Dès lors que seule une citation en justice émanant de celui qui a la qualité pour exercer le droit menacé par la prescription, et à l’encontre de celui qui en bénéficierait, a pour effet d’interrompre la prescription, la demande dirigée contre un constructeur n’a pas pour effet d’interrompre la prescription à l’égard de son assureur qui n’a pas été cité en justice.
Conseil d’Etat, 4 février 2021, n°441593
Le juge des référés était saisi, par une Communauté de communes, d’une demande en référé expertise tendant à ce qu’il se prononce sur l’origine et l’étendue de désordres affectant le toit de la médiathèque, détermine les travaux permettant d’y remédier, et établisse les responsabilités encourues.
La société d’assurance, appelée en la cause en sa qualité d’assureur dommages-ouvrage du Maître d’ouvrage, a demandé à ce que les opérations d’expertise prescrites soient étendues à d’autres personnes.
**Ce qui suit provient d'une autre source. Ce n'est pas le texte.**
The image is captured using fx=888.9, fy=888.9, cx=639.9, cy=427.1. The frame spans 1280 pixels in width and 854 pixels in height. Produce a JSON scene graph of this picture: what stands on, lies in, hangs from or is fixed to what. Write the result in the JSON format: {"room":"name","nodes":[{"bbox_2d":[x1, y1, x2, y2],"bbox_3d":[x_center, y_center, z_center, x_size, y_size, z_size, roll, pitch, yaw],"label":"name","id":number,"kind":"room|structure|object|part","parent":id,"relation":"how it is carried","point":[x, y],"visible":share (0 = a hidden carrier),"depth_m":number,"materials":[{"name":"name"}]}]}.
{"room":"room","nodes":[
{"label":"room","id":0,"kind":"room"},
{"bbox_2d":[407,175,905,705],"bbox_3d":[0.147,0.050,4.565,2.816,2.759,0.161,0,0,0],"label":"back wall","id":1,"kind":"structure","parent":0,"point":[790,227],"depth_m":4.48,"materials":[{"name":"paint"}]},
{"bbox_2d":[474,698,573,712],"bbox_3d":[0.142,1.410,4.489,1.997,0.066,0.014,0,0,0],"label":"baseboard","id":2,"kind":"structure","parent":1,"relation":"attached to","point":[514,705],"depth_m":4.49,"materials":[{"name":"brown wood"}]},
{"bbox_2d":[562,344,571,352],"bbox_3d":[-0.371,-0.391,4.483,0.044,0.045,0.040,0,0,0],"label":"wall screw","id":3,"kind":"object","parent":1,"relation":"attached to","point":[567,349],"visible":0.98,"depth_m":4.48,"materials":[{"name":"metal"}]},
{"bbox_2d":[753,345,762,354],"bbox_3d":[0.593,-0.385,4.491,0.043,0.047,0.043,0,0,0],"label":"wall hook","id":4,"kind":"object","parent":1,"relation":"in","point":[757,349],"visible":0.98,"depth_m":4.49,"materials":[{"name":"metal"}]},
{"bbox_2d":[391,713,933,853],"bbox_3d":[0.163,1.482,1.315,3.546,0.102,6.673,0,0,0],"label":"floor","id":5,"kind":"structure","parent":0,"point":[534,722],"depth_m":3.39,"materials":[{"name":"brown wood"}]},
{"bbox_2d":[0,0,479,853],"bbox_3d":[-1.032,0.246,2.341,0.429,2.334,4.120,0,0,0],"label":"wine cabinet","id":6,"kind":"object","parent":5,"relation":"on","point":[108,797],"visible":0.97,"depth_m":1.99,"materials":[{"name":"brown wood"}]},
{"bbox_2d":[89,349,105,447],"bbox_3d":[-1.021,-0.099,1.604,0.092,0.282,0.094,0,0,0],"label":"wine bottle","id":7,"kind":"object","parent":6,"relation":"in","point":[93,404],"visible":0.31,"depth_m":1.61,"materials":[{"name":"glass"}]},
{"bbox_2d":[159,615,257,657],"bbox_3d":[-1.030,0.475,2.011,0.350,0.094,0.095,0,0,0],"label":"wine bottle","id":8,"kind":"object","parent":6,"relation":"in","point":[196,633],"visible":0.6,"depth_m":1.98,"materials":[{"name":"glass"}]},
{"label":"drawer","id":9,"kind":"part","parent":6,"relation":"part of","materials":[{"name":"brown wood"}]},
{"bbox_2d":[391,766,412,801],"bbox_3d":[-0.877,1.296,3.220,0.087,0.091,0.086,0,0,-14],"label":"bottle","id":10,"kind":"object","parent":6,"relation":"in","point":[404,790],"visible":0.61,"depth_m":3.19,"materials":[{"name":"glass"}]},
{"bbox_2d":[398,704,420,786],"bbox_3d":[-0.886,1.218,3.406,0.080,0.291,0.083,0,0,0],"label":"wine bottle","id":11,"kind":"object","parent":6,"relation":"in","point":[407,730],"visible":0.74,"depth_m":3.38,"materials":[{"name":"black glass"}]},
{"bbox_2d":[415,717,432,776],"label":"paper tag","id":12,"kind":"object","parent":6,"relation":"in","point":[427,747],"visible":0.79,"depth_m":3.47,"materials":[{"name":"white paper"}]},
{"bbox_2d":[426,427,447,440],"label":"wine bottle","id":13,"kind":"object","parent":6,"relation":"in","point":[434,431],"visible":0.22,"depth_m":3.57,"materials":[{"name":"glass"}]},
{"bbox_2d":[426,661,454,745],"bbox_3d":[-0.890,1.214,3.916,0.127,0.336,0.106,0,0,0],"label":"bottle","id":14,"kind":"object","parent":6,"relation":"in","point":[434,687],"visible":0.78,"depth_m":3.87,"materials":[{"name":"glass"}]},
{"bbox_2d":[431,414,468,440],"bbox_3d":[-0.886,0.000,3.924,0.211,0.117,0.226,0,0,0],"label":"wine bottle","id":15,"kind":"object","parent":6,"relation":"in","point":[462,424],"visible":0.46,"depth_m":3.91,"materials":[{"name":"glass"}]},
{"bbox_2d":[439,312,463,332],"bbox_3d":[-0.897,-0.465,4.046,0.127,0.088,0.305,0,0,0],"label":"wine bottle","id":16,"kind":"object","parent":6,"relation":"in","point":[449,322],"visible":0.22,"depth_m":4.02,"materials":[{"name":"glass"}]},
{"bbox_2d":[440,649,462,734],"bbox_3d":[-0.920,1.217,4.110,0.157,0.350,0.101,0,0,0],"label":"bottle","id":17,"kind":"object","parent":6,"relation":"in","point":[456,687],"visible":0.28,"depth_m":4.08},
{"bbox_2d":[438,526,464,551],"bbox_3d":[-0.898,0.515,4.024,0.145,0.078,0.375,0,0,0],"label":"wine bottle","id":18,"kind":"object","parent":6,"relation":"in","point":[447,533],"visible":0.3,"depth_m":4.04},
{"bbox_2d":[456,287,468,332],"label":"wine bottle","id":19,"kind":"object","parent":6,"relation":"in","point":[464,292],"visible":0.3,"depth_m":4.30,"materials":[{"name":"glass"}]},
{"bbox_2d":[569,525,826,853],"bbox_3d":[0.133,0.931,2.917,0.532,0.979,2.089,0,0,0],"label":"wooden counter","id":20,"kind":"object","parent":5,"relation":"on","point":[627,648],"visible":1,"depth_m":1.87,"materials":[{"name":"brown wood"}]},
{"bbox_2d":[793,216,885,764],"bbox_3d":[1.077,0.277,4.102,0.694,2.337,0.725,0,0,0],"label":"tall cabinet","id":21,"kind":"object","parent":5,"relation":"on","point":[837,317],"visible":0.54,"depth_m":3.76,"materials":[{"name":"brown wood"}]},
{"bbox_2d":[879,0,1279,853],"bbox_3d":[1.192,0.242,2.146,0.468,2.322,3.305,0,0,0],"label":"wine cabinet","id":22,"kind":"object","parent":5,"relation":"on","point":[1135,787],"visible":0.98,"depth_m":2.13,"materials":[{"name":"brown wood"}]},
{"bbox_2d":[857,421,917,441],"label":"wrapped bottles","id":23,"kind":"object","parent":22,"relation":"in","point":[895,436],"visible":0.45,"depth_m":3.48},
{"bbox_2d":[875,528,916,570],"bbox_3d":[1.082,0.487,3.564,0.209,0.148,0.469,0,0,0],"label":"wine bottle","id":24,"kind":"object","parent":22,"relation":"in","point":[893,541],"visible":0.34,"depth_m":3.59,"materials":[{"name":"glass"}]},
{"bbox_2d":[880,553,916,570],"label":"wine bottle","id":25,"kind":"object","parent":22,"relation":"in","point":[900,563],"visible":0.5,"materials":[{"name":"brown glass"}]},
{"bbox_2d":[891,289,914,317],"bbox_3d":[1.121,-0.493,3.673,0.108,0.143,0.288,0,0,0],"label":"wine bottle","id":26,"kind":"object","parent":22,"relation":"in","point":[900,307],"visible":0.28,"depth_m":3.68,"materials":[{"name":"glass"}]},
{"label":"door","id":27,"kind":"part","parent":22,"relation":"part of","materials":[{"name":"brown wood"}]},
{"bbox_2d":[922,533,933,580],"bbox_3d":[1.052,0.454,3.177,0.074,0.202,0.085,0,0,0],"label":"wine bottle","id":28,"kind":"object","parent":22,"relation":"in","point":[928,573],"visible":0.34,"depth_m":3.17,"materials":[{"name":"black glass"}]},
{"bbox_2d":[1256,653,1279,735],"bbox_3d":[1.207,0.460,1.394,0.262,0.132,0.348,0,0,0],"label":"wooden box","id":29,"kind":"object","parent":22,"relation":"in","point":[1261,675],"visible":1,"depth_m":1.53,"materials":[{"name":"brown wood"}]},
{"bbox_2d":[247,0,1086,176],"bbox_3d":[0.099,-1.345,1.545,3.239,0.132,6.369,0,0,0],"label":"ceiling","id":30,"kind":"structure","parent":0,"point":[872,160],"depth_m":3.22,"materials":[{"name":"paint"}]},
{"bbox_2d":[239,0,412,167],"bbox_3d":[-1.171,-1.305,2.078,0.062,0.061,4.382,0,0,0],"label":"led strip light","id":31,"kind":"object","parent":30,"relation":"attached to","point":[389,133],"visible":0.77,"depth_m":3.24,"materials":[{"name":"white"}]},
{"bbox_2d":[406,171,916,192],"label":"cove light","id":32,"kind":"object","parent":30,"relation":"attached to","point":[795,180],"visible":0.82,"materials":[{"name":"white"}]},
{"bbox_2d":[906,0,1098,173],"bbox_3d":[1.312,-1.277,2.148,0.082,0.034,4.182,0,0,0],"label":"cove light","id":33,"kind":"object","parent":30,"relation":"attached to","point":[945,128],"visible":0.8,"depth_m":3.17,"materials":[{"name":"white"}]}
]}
Le juge des référés a fait partiellement droit à cette demande.
La société d’assurance a donc interjeté appel de cette décision, soutenant que la mise en cause des assureurs des constructeurs présentait un caractère d’utilité, dès lors que cette demande permettait d’interrompre à son bénéfice le délai de son action à leur encontre.
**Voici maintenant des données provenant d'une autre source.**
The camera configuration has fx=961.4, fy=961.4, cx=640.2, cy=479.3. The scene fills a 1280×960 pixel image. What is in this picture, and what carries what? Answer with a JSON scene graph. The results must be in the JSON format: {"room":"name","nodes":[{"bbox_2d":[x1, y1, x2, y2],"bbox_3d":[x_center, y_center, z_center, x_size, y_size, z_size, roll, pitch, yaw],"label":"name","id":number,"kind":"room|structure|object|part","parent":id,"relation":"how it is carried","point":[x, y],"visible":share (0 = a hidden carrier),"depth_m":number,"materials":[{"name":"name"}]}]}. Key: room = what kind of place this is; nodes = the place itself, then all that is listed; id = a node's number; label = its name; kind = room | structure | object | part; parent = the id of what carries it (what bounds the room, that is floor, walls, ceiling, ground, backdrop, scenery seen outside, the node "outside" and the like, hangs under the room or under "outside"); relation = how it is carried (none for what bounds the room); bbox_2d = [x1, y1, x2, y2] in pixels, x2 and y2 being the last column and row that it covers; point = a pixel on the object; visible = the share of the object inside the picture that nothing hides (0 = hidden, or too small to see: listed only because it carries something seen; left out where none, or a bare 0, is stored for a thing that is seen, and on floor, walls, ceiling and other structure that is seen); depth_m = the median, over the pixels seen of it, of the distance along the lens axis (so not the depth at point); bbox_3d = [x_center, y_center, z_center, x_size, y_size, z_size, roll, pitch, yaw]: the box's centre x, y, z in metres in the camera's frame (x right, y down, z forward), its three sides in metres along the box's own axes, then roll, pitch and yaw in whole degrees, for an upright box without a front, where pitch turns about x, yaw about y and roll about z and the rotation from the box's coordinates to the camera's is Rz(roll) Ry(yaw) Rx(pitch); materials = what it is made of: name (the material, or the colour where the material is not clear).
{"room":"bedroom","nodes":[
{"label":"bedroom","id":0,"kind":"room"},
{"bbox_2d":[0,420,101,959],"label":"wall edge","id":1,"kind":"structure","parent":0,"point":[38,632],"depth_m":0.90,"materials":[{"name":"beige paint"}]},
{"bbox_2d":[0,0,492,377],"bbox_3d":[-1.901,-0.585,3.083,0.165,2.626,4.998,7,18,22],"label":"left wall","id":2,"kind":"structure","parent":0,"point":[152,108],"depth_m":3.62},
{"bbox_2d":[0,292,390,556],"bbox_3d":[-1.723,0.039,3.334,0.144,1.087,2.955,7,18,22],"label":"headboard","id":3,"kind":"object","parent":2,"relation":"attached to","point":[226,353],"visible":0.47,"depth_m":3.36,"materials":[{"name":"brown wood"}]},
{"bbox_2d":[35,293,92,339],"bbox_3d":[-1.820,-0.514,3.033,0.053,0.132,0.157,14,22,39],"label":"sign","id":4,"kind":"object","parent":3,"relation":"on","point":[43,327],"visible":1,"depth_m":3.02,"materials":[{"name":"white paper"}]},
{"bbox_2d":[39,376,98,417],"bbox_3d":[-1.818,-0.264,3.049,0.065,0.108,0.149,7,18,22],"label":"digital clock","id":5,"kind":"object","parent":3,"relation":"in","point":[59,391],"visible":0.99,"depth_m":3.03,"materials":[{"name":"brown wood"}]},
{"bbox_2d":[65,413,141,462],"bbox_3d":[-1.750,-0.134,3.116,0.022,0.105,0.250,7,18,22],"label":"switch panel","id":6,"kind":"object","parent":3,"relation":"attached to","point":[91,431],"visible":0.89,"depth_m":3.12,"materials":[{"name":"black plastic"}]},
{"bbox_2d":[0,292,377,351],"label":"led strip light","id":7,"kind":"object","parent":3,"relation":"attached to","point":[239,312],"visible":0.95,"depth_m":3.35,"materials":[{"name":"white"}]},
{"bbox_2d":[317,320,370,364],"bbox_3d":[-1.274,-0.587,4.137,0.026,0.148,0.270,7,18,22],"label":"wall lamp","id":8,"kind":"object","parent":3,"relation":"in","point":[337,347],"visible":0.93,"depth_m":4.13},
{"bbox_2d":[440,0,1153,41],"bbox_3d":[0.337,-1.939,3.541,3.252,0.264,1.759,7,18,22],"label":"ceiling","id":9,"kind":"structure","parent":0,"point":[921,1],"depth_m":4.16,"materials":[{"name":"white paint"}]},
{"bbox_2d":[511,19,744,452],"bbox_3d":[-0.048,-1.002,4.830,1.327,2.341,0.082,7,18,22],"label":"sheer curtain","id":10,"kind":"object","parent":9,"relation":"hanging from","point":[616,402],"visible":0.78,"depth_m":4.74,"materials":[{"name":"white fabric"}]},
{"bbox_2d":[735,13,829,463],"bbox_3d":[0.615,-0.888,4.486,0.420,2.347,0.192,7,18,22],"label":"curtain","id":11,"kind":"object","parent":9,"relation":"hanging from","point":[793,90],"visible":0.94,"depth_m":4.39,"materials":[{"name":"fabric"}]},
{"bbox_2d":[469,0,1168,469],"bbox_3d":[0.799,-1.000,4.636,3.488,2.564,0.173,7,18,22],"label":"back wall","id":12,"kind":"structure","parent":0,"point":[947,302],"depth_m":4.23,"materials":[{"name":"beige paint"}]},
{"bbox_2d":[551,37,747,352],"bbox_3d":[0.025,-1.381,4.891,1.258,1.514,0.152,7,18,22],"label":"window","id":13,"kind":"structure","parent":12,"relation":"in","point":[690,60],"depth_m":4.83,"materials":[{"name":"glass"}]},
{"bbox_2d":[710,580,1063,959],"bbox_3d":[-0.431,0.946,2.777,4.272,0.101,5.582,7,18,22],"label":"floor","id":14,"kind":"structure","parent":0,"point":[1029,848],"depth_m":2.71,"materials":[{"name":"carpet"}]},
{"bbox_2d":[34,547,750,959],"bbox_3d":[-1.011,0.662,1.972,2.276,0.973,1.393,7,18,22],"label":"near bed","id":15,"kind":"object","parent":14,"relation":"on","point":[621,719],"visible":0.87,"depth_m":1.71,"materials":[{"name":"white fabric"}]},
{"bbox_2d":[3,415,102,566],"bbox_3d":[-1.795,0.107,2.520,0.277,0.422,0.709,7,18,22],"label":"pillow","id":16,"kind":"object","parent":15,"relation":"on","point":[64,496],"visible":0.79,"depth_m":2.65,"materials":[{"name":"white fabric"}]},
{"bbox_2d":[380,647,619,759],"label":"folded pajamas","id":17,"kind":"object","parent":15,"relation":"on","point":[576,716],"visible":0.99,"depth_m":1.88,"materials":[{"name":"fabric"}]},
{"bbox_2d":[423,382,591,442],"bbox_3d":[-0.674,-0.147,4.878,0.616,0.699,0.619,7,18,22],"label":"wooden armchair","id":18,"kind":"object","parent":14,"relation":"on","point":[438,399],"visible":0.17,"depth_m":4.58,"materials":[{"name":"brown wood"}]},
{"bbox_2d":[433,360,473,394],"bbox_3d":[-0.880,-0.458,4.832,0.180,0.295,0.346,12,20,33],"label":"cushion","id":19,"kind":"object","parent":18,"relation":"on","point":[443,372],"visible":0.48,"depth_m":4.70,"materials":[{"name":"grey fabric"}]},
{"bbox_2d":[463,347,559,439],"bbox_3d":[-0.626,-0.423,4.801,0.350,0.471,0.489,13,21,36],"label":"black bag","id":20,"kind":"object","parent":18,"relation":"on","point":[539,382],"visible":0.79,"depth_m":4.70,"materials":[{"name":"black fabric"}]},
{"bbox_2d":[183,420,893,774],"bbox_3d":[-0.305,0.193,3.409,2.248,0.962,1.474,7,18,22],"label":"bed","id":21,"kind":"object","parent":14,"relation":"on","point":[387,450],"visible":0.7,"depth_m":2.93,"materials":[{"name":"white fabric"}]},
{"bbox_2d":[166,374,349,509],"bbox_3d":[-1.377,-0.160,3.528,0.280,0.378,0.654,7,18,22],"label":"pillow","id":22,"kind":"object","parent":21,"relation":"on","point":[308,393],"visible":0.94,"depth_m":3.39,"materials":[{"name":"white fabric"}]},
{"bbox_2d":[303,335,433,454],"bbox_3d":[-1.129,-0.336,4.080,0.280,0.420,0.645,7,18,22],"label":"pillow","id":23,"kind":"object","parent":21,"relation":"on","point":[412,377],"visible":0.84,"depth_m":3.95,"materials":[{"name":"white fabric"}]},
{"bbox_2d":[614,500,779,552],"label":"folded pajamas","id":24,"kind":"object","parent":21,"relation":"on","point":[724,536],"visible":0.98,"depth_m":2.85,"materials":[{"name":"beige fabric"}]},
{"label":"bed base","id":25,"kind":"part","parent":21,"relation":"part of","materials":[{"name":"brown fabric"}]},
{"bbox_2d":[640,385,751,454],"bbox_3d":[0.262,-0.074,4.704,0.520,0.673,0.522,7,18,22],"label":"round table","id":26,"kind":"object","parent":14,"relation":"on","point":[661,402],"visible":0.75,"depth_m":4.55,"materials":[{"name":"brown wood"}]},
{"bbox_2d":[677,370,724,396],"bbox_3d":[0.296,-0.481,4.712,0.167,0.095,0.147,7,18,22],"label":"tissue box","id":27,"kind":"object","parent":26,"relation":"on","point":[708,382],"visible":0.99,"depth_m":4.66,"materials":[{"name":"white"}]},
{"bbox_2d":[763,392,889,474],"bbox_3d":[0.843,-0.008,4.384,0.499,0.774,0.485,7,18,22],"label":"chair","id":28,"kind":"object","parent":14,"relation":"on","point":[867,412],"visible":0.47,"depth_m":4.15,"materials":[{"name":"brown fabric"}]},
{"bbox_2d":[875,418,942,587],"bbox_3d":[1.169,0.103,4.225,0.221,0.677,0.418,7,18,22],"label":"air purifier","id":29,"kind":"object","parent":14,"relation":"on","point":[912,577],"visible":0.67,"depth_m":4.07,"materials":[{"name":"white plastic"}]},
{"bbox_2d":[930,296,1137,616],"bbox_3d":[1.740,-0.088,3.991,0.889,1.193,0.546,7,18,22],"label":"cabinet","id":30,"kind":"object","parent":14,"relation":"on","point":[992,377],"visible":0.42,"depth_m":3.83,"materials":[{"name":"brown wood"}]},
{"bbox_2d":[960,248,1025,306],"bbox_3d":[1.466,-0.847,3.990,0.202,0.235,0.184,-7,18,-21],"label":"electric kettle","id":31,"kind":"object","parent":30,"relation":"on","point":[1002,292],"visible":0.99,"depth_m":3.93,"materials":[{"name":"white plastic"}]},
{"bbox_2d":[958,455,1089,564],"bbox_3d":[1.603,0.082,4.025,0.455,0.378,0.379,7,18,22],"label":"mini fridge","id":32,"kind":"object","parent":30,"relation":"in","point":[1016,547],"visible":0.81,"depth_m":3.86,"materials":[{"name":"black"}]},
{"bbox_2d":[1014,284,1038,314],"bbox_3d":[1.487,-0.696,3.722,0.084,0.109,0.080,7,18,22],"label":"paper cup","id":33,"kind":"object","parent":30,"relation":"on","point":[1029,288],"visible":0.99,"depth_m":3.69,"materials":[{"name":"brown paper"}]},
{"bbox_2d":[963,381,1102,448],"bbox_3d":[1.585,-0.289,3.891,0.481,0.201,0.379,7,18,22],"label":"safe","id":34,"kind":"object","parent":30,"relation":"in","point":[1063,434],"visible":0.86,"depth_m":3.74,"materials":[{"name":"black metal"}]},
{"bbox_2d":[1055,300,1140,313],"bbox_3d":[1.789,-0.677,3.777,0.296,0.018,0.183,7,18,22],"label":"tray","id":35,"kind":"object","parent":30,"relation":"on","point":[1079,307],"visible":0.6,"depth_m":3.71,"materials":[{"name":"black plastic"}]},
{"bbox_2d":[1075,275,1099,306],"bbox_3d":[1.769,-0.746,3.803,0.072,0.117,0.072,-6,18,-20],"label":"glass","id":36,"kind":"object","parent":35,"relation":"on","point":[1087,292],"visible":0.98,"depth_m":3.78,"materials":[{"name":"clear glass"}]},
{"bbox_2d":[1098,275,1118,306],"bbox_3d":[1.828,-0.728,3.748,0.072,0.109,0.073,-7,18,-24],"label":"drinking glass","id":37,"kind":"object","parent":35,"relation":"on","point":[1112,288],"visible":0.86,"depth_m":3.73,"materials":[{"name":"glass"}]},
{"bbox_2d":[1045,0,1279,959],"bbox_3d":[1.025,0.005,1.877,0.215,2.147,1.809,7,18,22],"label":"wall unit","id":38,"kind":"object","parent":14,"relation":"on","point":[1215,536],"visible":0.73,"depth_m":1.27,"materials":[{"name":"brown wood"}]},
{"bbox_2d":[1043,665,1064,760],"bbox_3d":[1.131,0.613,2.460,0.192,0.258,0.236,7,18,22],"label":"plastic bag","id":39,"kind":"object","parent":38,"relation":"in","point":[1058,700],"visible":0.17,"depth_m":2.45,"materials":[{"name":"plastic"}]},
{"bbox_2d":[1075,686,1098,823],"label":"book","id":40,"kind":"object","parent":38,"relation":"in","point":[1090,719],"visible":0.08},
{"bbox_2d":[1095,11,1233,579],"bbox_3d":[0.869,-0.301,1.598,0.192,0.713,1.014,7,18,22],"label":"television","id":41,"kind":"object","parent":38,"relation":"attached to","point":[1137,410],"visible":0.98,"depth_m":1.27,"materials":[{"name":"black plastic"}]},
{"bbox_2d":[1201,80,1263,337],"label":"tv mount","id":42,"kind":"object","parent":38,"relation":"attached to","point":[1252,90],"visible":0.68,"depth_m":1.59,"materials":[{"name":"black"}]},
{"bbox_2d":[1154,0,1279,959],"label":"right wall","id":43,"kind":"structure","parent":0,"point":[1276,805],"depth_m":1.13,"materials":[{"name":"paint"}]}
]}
La Présidente de la Cour administrative d’appel n’a pas suivi cette argumentation, et a rejeté sa demande, pour défaut d’utilité au motif que la requête présentée par la Communauté de communes avait eu pour effet d’interrompre la prescription au bénéfice de son assureur, à l’encontre de tous les assureurs des constructeurs.
Saisi du pourvoi de la société d’assurance, le Conseil d’Etat a indiqué que si une demande en justice, au fond comme en référé, a pour effet d’interrompre le délai de prescription, la loi du 17 juin 2008, réformant les règles de prescription, n’a pas eu pour effet d’étendre le bénéfice de l’interruption du délai de prescription à d’autres personnes que le demandeur à l’action. C’est d’ailleurs ce qui a été récemment rappelé par le Conseil d’Etat le 20 novembre 2020 (voir notre article : « La demande d’expertise n’interrompt la prescription qu’à l’égard du demandeur« )
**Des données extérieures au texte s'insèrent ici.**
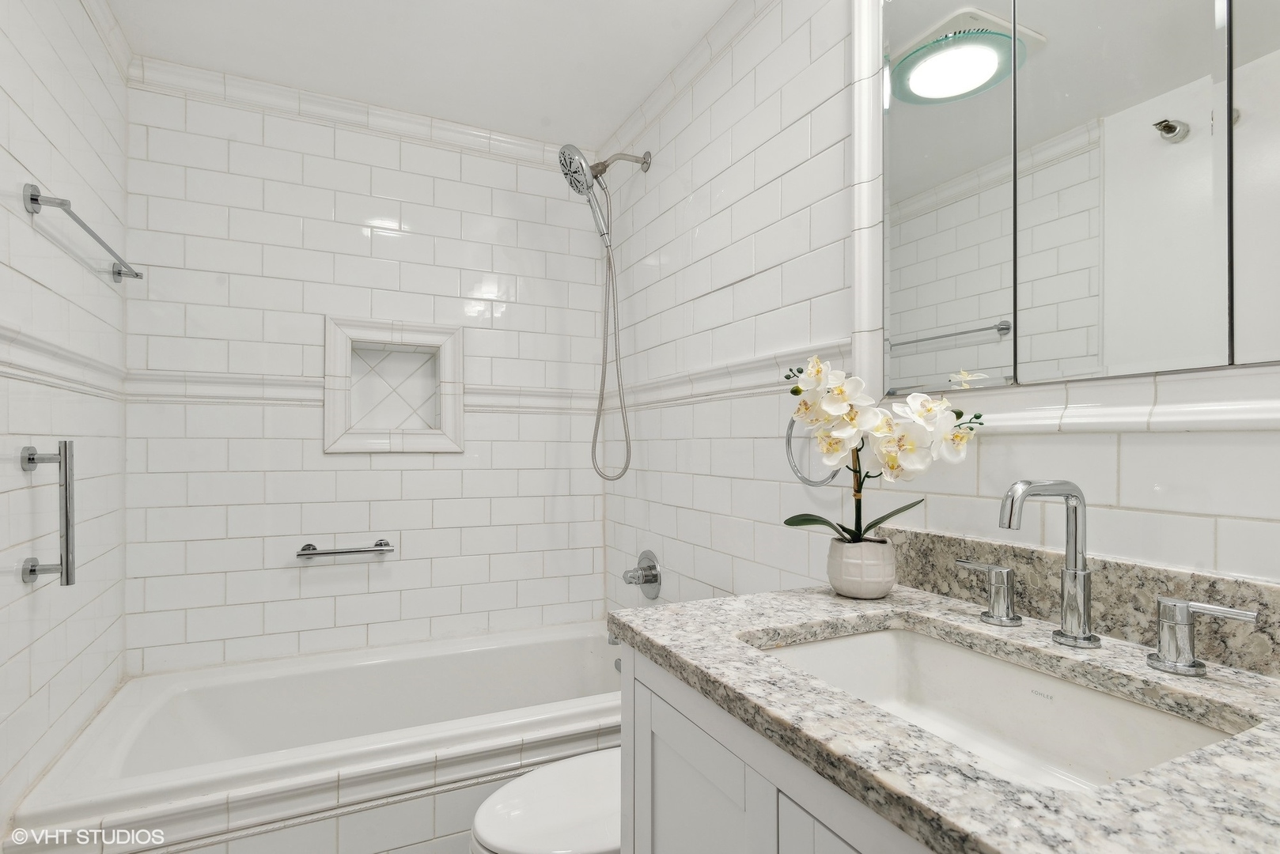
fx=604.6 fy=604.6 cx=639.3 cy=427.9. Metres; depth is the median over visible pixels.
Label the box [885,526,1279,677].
backsplash
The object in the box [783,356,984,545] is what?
orchid
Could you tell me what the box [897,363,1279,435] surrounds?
tile trim
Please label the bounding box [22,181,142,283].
towel bar
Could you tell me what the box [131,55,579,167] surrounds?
crown molding
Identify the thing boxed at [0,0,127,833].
left wall
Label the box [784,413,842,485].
towel ring
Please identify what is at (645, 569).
shower valve
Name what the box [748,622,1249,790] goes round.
sink
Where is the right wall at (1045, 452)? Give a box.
[597,0,1279,622]
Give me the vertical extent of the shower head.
0.334 m
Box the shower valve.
[621,550,662,599]
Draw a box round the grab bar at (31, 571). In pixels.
[20,440,75,586]
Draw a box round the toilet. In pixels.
[470,748,620,853]
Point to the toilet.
(522, 823)
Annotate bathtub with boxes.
[4,622,630,853]
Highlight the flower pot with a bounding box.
[825,537,896,599]
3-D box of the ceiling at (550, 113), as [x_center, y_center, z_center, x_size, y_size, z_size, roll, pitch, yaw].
[-0.274,-1.231,0.990,1.777,0.102,3.130,0,0,-26]
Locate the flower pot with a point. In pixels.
(853, 588)
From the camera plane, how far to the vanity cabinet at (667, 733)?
0.78 m
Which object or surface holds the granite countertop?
on the vanity cabinet at (667, 733)
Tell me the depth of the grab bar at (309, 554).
2.10 m
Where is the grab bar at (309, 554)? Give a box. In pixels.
[296,538,395,559]
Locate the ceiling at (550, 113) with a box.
[96,0,735,148]
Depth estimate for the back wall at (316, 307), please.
2.16 m
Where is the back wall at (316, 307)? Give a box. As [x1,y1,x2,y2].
[121,71,609,673]
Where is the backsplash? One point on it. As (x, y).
(1160, 571)
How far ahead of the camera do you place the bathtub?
1.75 m
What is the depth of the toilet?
1.26 m
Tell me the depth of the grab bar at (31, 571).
1.29 m
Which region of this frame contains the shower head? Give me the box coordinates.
[556,140,651,247]
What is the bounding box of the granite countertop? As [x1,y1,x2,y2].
[612,578,1279,853]
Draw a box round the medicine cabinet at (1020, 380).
[868,0,1279,404]
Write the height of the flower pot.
0.094 m
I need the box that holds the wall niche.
[320,316,466,453]
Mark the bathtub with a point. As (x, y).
(399, 666)
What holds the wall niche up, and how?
in the back wall at (316, 307)
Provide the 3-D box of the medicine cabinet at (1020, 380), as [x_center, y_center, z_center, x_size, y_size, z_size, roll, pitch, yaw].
[0.660,-0.508,0.886,0.028,0.885,0.787,0,0,-26]
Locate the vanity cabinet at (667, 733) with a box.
[619,639,938,853]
A cette occasion la Haute Juridiction a précisé que pour qu’une citation en justice puisse interrompre la prescription, elle doit :
-émaner du titulaire du droit menacé par la prescription ;
-viser celui qui en bénéficierait.
Très concrètement, concernant la responsabilité décennale des constructeurs, le Conseil d’Etat a jugé qu’une demande dirigée contre un constructeur, n’a pas pour effet d’interrompre la prescription à l’égard de son assureur, si celui-ci n’a pas été également cité en justice. En outre, lorsqu’une demande est dirigée contre un assureur, au titre de la garantie décennale, elle doit, pour interrompre la prescription, préciser en quelle qualité il est mis en cause, et mentionner l’identité du constructeur qu’il assure.
En conséquence, le Conseil d’Etat a annulé l’ordonnance de la Présidente de la Cour administrative d’appel et a fait droit au demandeur.